Impeachment: The coming GOP schism
Now that the House has impeached Trump for inciting the Jan. 6 Capitol assault, a number of questions loom, said Andrew Desiderio and Kyle Cheney in Politico.com. It’s unclear when House Speaker Nancy Pelosi will transmit the impeachment article and a Senate trial might begin. Some Republicans claim that the Senate can’t impeach an ex-president, but courts are likely to leave that decision up to the Senate itself. When the trial does begin, will Trump find a lawyer to defend him? Then there’s the most pressing question: “How likely is a conviction?” This time, a two-thirds majority of the Senate—67 votes—is a real possibility, given the “markedly different posture” of Minority Leader Mitch McConnell, who’s furious at Trump and said this week the mob “was fed lies” and “provoked by the president.” If McConnell turns thumbs down on Trump, “it’s easy to see at least 16 other Republicans joining him.”

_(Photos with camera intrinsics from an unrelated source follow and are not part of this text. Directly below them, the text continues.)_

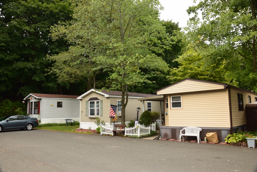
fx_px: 214
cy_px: 86
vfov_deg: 43.6
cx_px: 128
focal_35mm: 30
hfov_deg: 61.9
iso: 400
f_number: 10
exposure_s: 1/40
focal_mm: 20
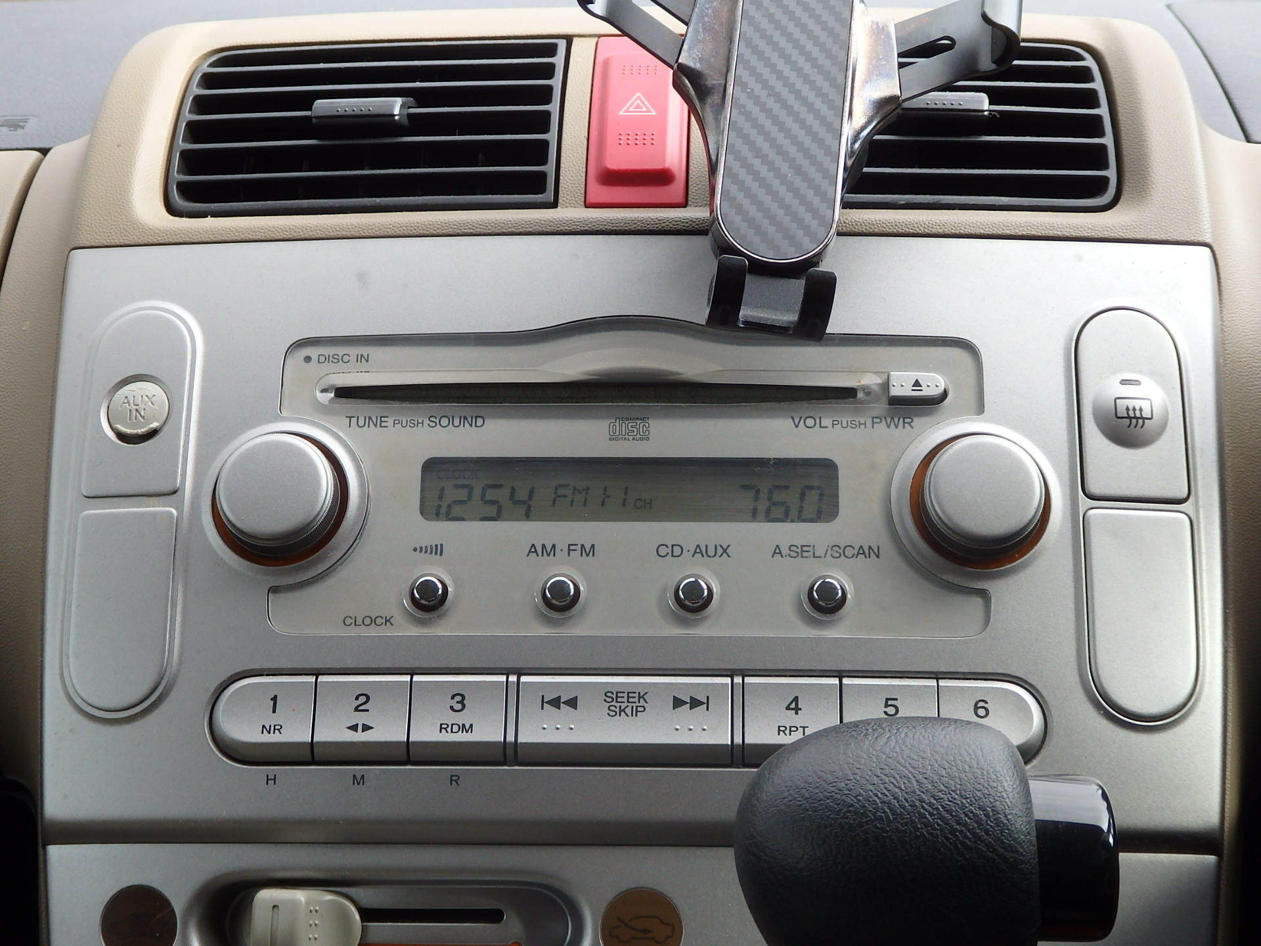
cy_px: 473
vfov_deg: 24.4
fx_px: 2186
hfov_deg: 32.2
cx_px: 630
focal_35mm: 60
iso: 125
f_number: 4.2
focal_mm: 10.8
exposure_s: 1/60
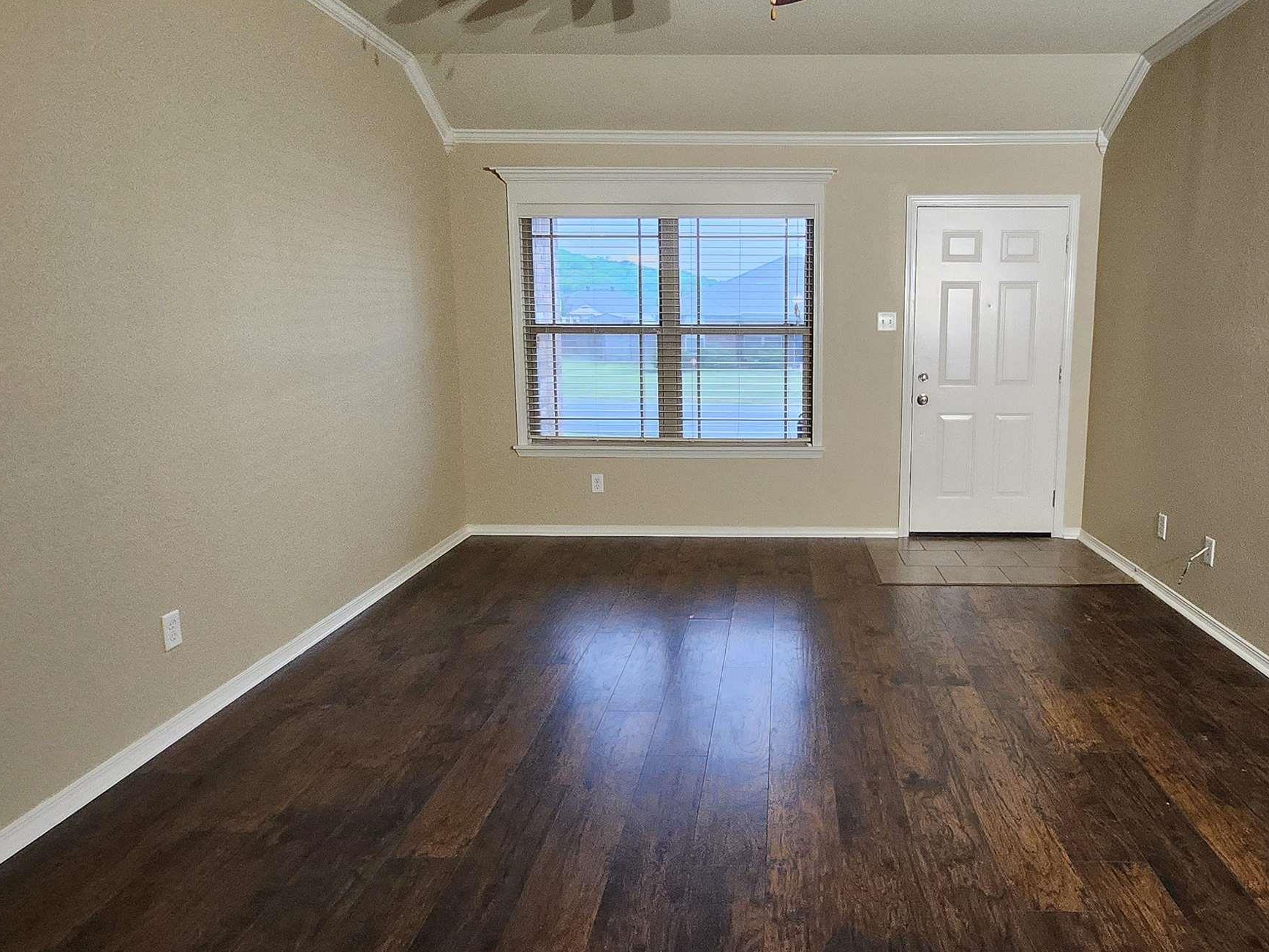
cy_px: 453
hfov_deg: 72.9
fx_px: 843
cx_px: 779
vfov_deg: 58.9
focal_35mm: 23
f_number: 2.2
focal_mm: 1.74
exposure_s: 1/60
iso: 250
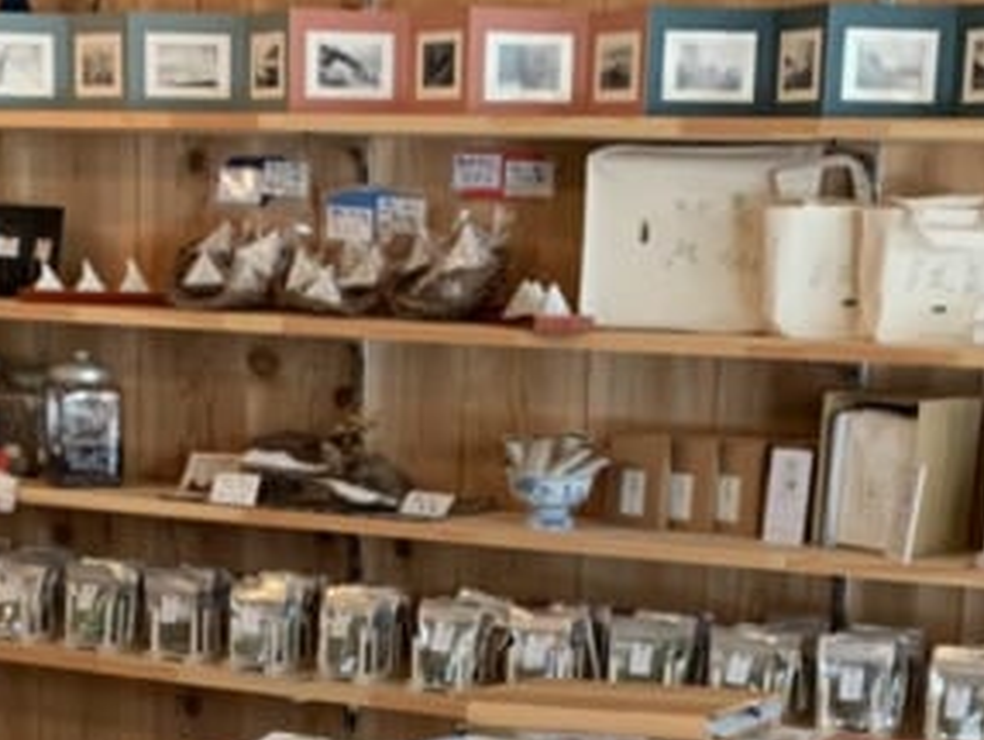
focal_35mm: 93
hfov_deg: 21.0
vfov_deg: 15.2
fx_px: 2646
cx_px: 396
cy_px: 953
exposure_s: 1/60
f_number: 1.8
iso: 250
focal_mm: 4.25
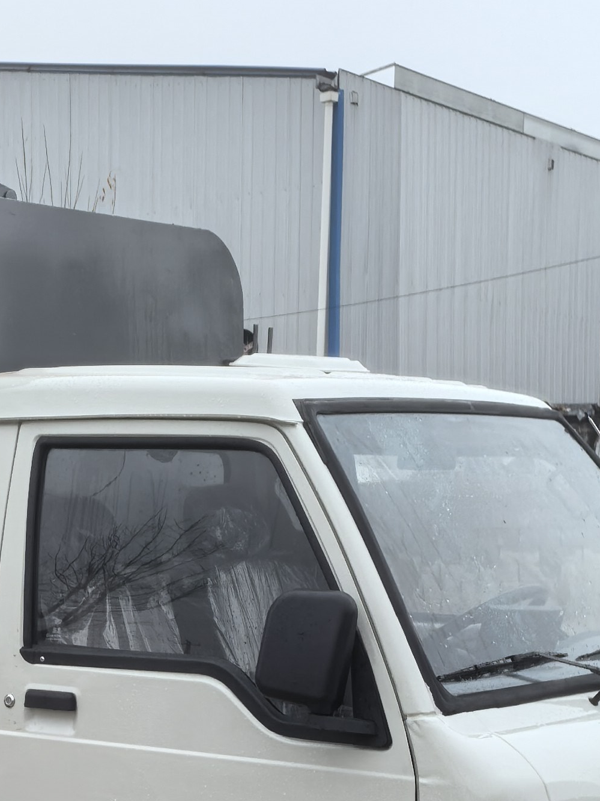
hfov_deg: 17.4
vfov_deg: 22.8
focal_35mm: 83
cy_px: 760
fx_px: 1918
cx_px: 20
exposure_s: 1/936
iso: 50
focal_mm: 5.75
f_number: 2
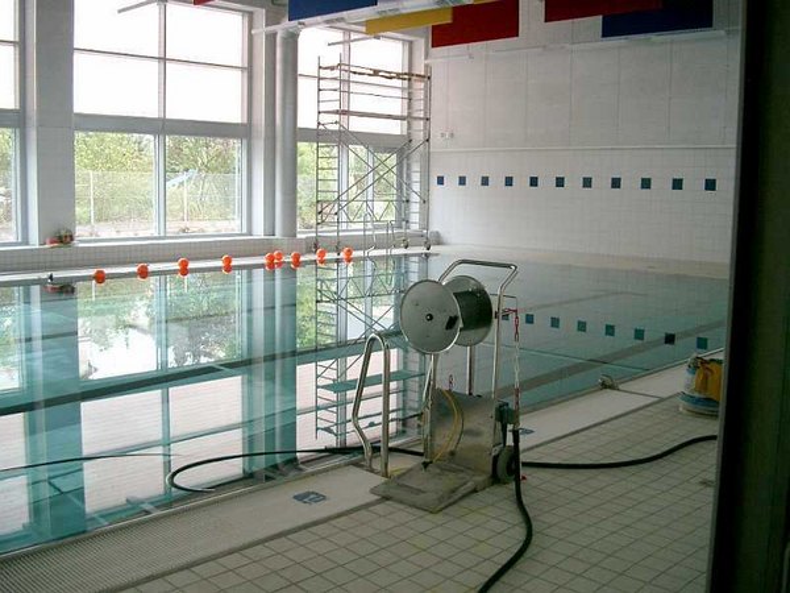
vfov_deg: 38.7
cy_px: 296
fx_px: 844
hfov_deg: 50.1
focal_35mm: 37
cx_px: 395
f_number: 2.6
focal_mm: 7.6
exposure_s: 1/100
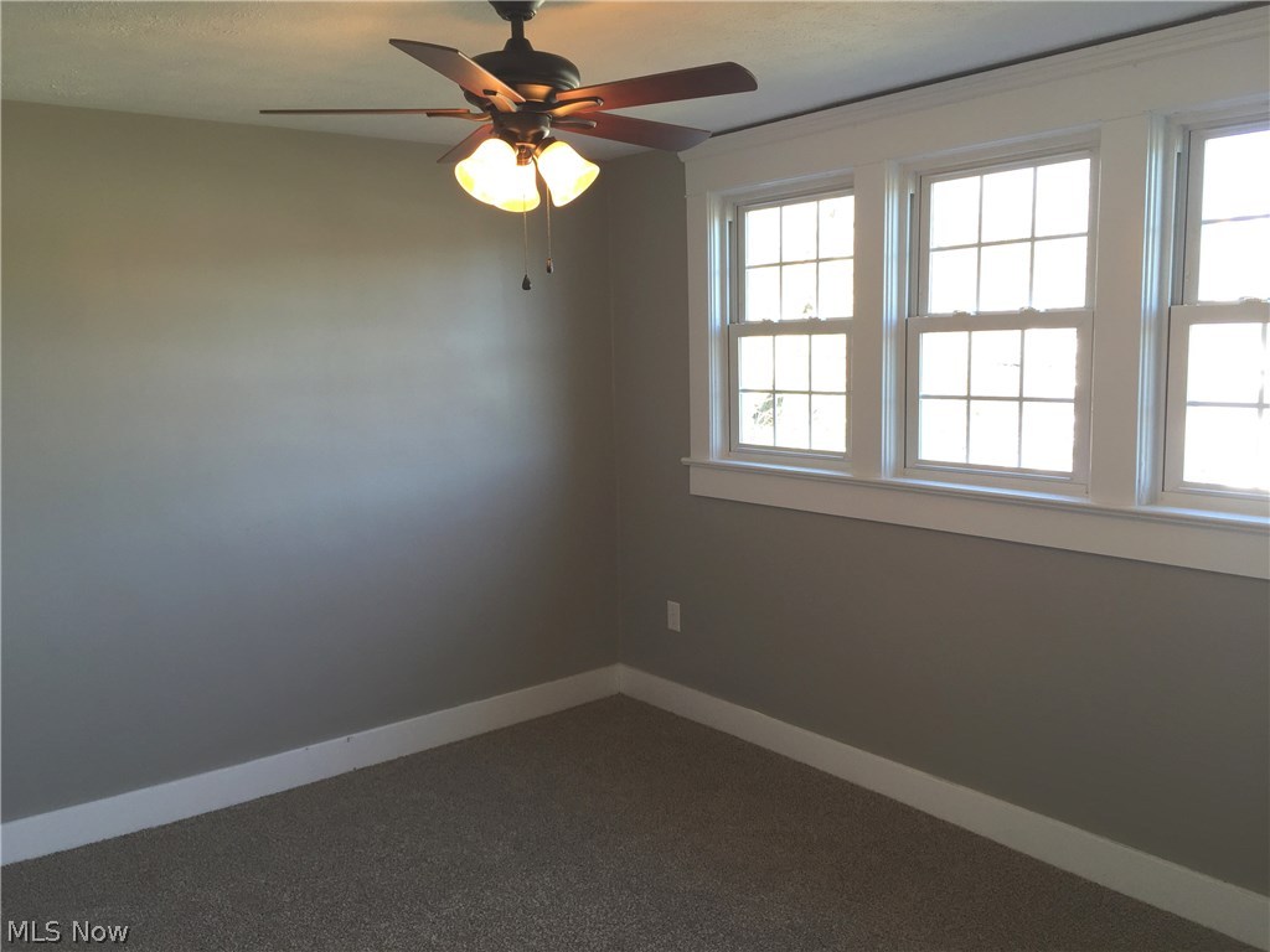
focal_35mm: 29
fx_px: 1064
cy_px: 476
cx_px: 635
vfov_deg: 48.2
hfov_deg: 61.7
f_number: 2.2
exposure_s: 1/40
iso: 32
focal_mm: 4.15
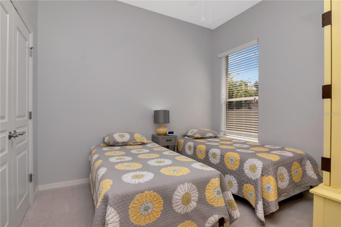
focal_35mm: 18
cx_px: 170
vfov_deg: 67.4
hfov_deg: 90.0
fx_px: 170
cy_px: 114
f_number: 18
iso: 1000
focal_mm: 12
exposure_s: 1/200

Republicans have a “clear and obvious motivation” to impeach, said Aaron Blake in The Washington Post: to take the chaos-creating Trump out of the running for 2024. But they have to decide whether neutering him is “worth the immediate pain” of enraging his base. It’s the only way for the party to move forward, said David French in TheDispatch .com. Sadly, his core supporters have become an insurrection movement with Trump as its “spiritual and operational leader.”
His hold on that movement is largely built “on the perception that he wins, time and again, against the most hated enemies of the Right.” That narrative “has to shift, dramatically, once and for all.” A Senate conviction and then prosecution for a host of crimes will reveal him to be a “con man” and a loser.
The stakes for the GOP are high, said Chris Cillizza in CNN.com. Republican Sen. Rand Paul warns that impeachment will “destroy the party,” splintering it between establishment and Trumpist wings. Given how many Republicans still defend Trump’s attempt to overturn the election, that rupture is necessary, said Kevin Williamson in NationalReview.com. Perhaps one of the “surviving halves would be worth joining, worth voting for, worth trusting.” Republicans who are “clinging to Trump” are making “a titanic mistake, and I am rooting for the iceberg.” For the good of the party and the country, Trumpism must “go down with the ship.”